+++ Data for the task +++
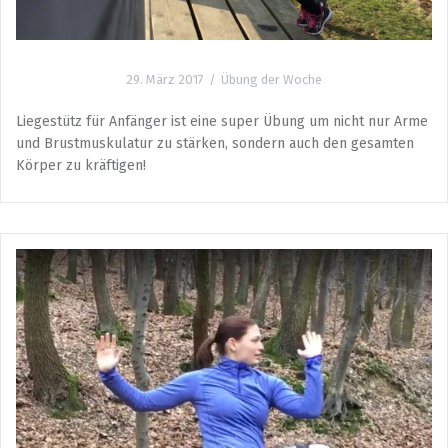
29. März 2017
Übung der Woche
Liegestütz für Anfänger ist eine super Übung um nicht nur Arme
und Brustmuskulatur zu stärken, sondern auch den gesamten
Körper zu kräftigen!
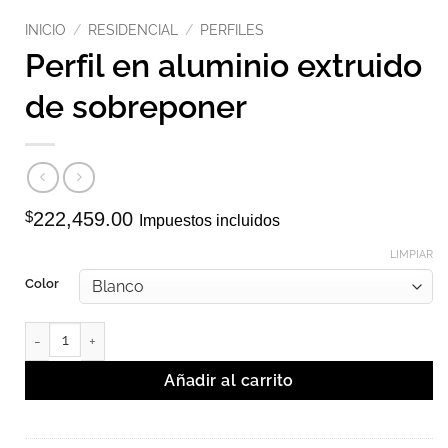
INICIO
/
RESIDENCIAL
/
PERFILES
Perfil en aluminio extruido
de sobreponer
$
222,459.00
Impuestos incluidos
LIMPIAR
Color
Perfil en aluminio extruido de sobreponer cantidad
Añadir al carrito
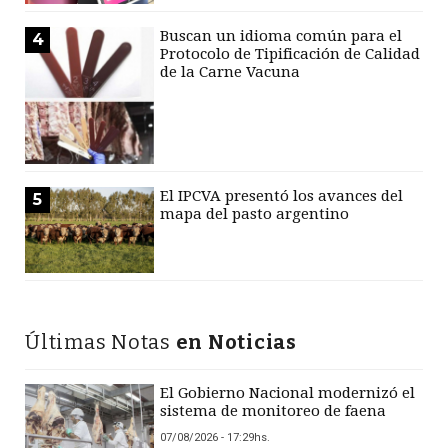
Buscan un idioma común para el
4
Protocolo de Tipificación de Calidad
de la Carne Vacuna
El IPCVA presentó los avances del
5
mapa del pasto argentino
Últimas Notas
en Noticias
El Gobierno Nacional modernizó el
sistema de monitoreo de faena
07/08/2026 - 17:29hs.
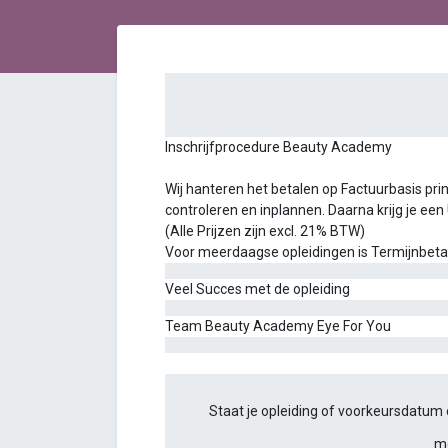
Inschrijfprocedure Beauty Academy
Wij hanteren het betalen op Factuurbasis princ
controleren en inplannen. Daarna krijg je een
(Alle Prijzen zijn excl. 21% BTW)
Voor meerdaagse opleidingen is Termijnbetalin
Veel Succes met de opleiding
Team Beauty Academy Eye For You
Staat je opleiding of voorkeursdatum e
m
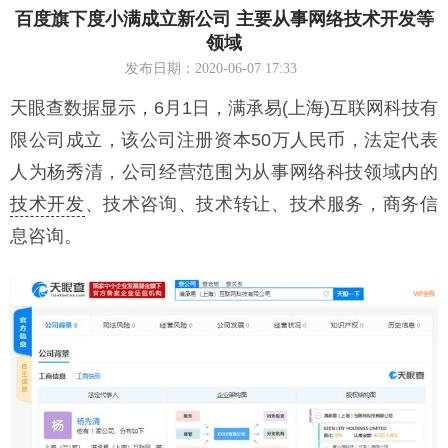
百度旗下度小满成立新公司 主要从事网络技术开发等
领域
发布日期：2020-06-07 17:33
天眼查数据显示，6月1日，满承易(上海)互联网科技有
限公司成立，该公司注册资本50万人民币，法定代表
人为杨秀清，公司经营范围为从事网络科技领域内的
技术开发
、技术咨询、技术转让、技术服务，商务信
息咨询。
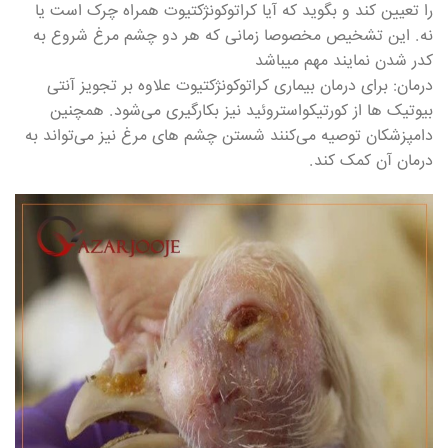
را تعیین کند و بگوید که آیا کراتوکونژکتیوت همراه چرک است یا
نه. این تشخیص مخصوصا زمانی که هر دو چشم مرغ شروع به
کدر شدن نمایند مهم میباشد
درمان: برای درمان بیماری کراتوکونژکتیوت علاوه بر تجویز آنتی
بیوتیک ها از کورتیکواستروئید نیز بکارگیری می‌شود. همچنین
دامپزشکان توصیه می‌کنند شستن چشم های مرغ نیز می‌تواند به
درمان آن کمک کند.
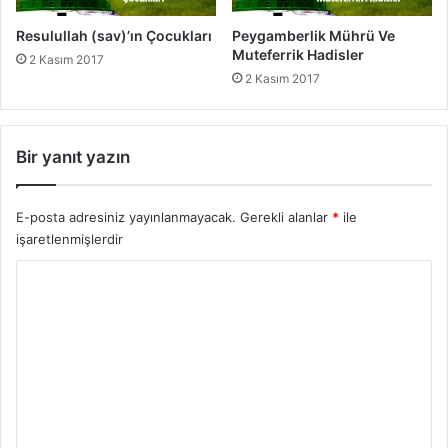
Resulullah (sav)’ın Çocukları
Peygamberlik Mührü Ve
Muteferrik Hadisler
2 Kasım 2017
2 Kasım 2017
Bir yanıt yazın
E-posta adresiniz yayınlanmayacak.
Gerekli alanlar
*
ile
işaretlenmişlerdir
Y
o
r
u
m
*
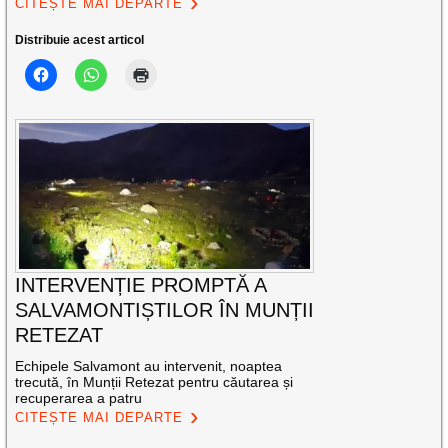
CITEȘTE MAI DEPARTE
Distribuie acest articol
INTERVENȚIE PROMPTĂ A
SALVAMONTIȘTILOR ÎN MUNȚII
RETEZAT
Echipele Salvamont au intervenit, noaptea
trecută, în Munții Retezat pentru căutarea și
recuperarea a patru
CITEȘTE MAI DEPARTE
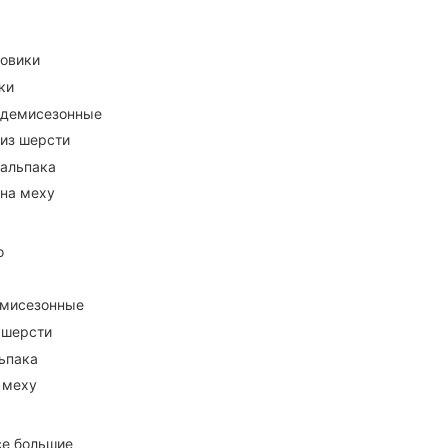
ховики
ки
 демисезонные
 из шерсти
 альпака
 на меху
о
емисезонные
 шерсти
ьпака
 меху
се большие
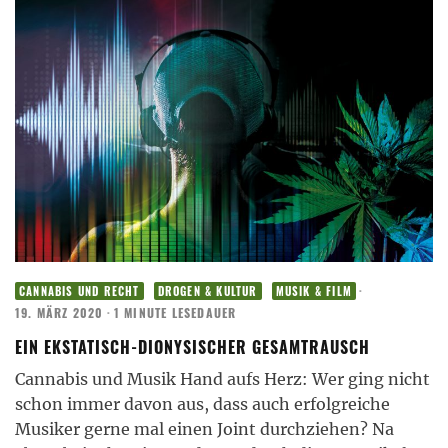
·
CANNABIS UND RECHT
DROGEN & KULTUR
MUSIK & FILM
19. MÄRZ 2020
·
1 MINUTE LESEDAUER
EIN EKSTATISCH-DIONYSISCHER GESAMTRAUSCH
Cannabis und Musik Hand aufs Herz: Wer ging nicht
schon immer davon aus, dass auch erfolgreiche
Musiker gerne mal einen Joint durchziehen? Na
+++
_Assigned task_
From the line with "Distribuie acest articol" down to the final line of the entries above, repeat each line exactly; omit the pictures.

_Solution_
Distribuie acest articol
INTERVENȚIE PROMPTĂ A
SALVAMONTIȘTILOR ÎN MUNȚII
RETEZAT
Echipele Salvamont au intervenit, noaptea
trecută, în Munții Retezat pentru căutarea și
recuperarea a patru
CITEȘTE MAI DEPARTE
ховики
ки
 демисезонные
 из шерсти
 альпака
 на меху
о
емисезонные
 шерсти
ьпака
 меху
се большие
·
CANNABIS UND RECHT
DROGEN & KULTUR
MUSIK & FILM
19. MÄRZ 2020
·
1 MINUTE LESEDAUER
EIN EKSTATISCH-DIONYSISCHER GESAMTRAUSCH
Cannabis und Musik Hand aufs Herz: Wer ging nicht
schon immer davon aus, dass auch erfolgreiche
Musiker gerne mal einen Joint durchziehen? Na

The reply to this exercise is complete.